When I got to the other side of the large room, I turned to make sure she was following her classmates and teacher.  She hadn't moved.  I could have kept walking to the nursery and back again and she still wouldn't have moved.  So I went back, took her by the hand, and guided her into the classroom.  I gave her a gentle push, told her to go sit with the others, to listen to the teacher, and to have fun.

When I walked back from the nursery, I peaked around the corner to check on her.  And what I saw nearly broke my heart.  She was sitting.  She was listening, or at least not making noise.  But she was a full two feet from every other person in that room.  In the very back.  Alone.

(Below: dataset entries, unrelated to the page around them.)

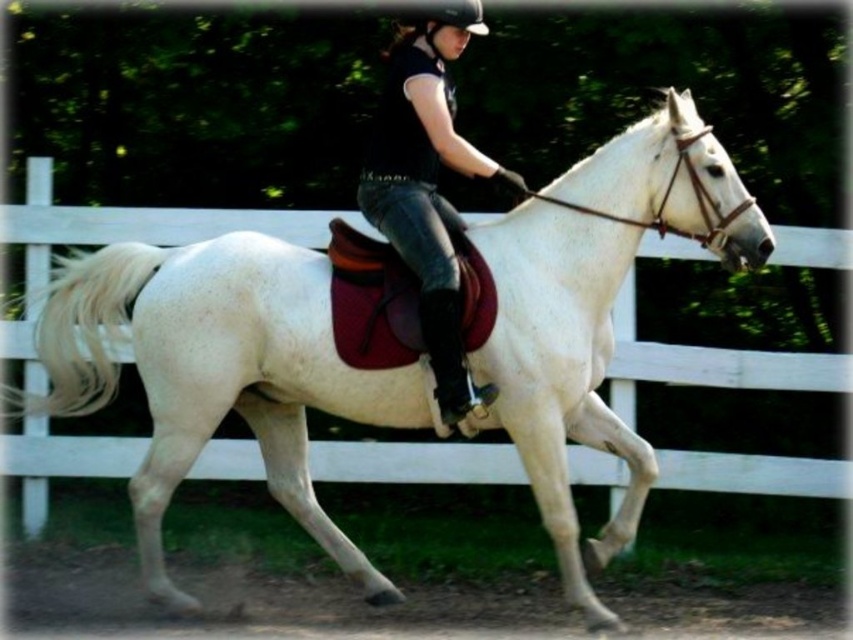
Can you confirm if black matte shirt at center is thinner than black hard helmet at upper center?

No, black matte shirt at center is not thinner than black hard helmet at upper center.

Who is more distant from viewer, (383, 195) or (473, 22)?

The point (473, 22) is behind.

Where is `black matte shirt at center`? The height and width of the screenshot is (640, 853). black matte shirt at center is located at coordinates (428, 188).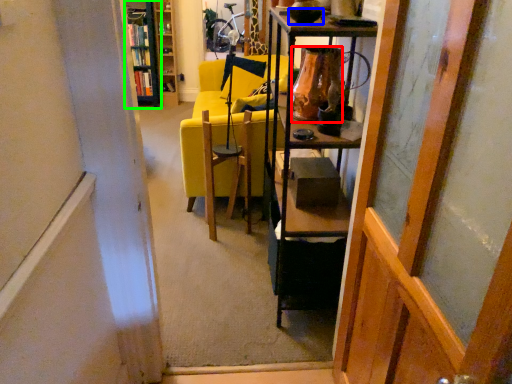
Question: Based on their relative distances, which object is nearer to vase (highlighted by a red box)? Choose from bowl (highlighted by a blue box) and cabinetry (highlighted by a green box).

Choices:
 (A) bowl
 (B) cabinetry

Answer: (A)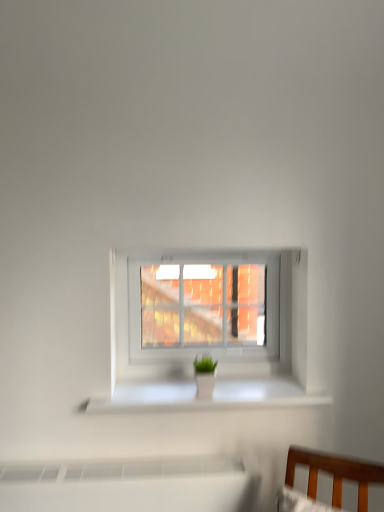
Question: Considering the positions of white glossy planter at center and white plastic window at center in the image, is white glossy planter at center wider or thinner than white plastic window at center?

Choices:
 (A) thin
 (B) wide

Answer: (B)

Question: From their relative heights in the image, would you say white glossy planter at center is taller or shorter than white plastic window at center?

Choices:
 (A) tall
 (B) short

Answer: (B)

Question: Would you say white glossy planter at center is to the left or to the right of white plastic window at center in the picture?

Choices:
 (A) right
 (B) left

Answer: (B)

Question: Would you say white plastic window at center is to the left or to the right of white glossy planter at center in the picture?

Choices:
 (A) right
 (B) left

Answer: (A)

Question: Is white plastic window at center spatially inside white glossy planter at center, or outside of it?

Choices:
 (A) outside
 (B) inside

Answer: (A)

Question: Is white plastic window at center in front of or behind white glossy planter at center in the image?

Choices:
 (A) behind
 (B) front

Answer: (A)

Question: Considering the positions of point (119, 296) and point (223, 394), is point (119, 296) closer or farther from the camera than point (223, 394)?

Choices:
 (A) closer
 (B) farther

Answer: (A)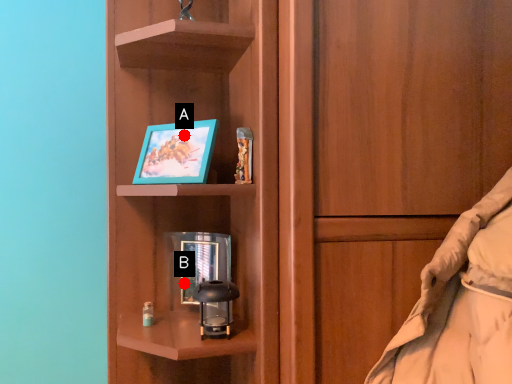
Question: Two points are circled on the image, labeled by A and B beside each circle. Which of the following is the closest to the observer?

Choices:
 (A) A is closer
 (B) B is closer

Answer: (A)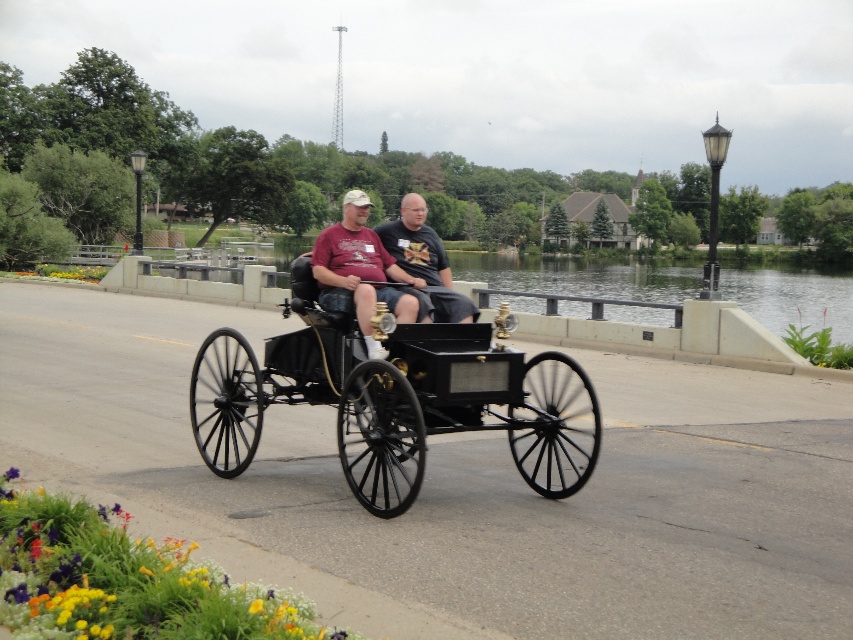
Describe the element at coordinates (395, 400) in the screenshot. I see `black polished wood horse cart at center` at that location.

This screenshot has width=853, height=640. I want to click on black polished wood horse cart at center, so click(395, 400).

Does point (352, 189) lie in front of point (434, 282)?

No, it is not.

Can you confirm if matte black buggy at center is shorter than dark gray fabric shirt at center?

Yes, matte black buggy at center is shorter than dark gray fabric shirt at center.

Where is `matte black buggy at center`? matte black buggy at center is located at coordinates (360, 269).

Find the location of a particular element. matte black buggy at center is located at coordinates (360, 269).

Can you confirm if black polished wood horse cart at center is bigger than matte black buggy at center?

Yes, black polished wood horse cart at center is bigger than matte black buggy at center.

Is black polished wood horse cart at center behind matte black buggy at center?

That is False.

Who is more forward, (492, 380) or (357, 301)?

Positioned in front is point (492, 380).

At what (x,y) coordinates should I click in order to perform the action: click on black polished wood horse cart at center. Please return your answer as a coordinate pair (x, y). This screenshot has height=640, width=853. Looking at the image, I should click on (395, 400).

And it brings tears to my eyes.  Alone is no way to live a life.  Solitude is good, and very important to us introverts.  But you have to let people in.  You have to let a few people get close.  Friends are important.  And I have no idea how to help her with that.

As I've read I Am Intelligent, Peyton, the autistic adult, speaks about how her mother's chronic worry affected her.  How she felt like a disappointment to her mother, yet her father looked at her as joy and accepted her just the way she was.  And her mother didn't mean to view her as a disappointment; she simply loved her and wanted the best for her.  And I wondered if my concerns for Ladybug come across the same way as Peyton's mother's did.  But then I read the quote at the top of this post.  And I thought, yes, this is a promise I have made to my child.

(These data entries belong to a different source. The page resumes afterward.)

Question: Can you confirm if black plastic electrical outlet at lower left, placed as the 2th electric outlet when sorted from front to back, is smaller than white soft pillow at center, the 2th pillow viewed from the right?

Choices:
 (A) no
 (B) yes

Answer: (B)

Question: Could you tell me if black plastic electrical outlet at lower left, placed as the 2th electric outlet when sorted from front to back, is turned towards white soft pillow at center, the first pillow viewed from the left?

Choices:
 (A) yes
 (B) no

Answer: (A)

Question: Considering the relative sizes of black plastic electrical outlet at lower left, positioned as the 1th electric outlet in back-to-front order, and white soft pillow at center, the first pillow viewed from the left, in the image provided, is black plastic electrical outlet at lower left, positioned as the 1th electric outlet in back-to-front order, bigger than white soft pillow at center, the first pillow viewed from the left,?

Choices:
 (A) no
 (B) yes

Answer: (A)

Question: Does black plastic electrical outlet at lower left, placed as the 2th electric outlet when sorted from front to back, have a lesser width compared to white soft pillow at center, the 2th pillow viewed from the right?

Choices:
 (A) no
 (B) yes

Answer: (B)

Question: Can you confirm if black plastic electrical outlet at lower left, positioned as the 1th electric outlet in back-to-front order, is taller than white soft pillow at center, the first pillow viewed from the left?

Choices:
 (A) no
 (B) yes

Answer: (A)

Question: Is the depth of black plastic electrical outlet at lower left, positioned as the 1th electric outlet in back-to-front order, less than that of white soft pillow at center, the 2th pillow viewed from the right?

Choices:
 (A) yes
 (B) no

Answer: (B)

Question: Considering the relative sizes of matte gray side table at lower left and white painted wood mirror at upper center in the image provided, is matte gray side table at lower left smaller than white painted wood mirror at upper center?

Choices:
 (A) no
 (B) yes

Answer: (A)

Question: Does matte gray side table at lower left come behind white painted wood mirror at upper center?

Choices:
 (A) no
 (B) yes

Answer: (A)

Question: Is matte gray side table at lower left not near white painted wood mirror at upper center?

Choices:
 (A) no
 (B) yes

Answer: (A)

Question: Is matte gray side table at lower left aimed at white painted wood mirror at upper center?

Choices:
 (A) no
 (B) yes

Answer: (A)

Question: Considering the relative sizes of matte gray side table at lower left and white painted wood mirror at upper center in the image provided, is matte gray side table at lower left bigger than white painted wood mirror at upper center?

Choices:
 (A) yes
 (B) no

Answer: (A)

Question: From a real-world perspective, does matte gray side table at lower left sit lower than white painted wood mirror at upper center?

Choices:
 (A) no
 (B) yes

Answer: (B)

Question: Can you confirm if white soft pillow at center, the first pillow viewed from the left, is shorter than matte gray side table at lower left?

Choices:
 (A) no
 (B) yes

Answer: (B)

So we will drive tomorrow.  And when they ask me what I hope to get from the appointment, I may break down and cry.  Because all I want, is to know how to help my child.  How to help her find her best voice.

1 comment:

  1. Awww Stephanie! You're a great mom! If it makes you feel better, I took Sarah back to Children's Church because I knew at the very beginning she wasn't going to sit through church and I knew they were going to be coloring the Father's Day pictures. I don't know exactly where we were at that time, but when we went back in to listen to the lesson after coloring, I held out my hand and she came with Sarah and I. I sat Sarah right next to her, which probably wasn't the best because Sarah wanted to put her arm around her. She tried a couple times and I could tell Kelly wasn't having it. I was just thankful that Sarah respected her wishes after I asked her not to. Praying for your special time together as mom and daughter and that you'll come home with some of the most insightful tidbits on how to help Kelly!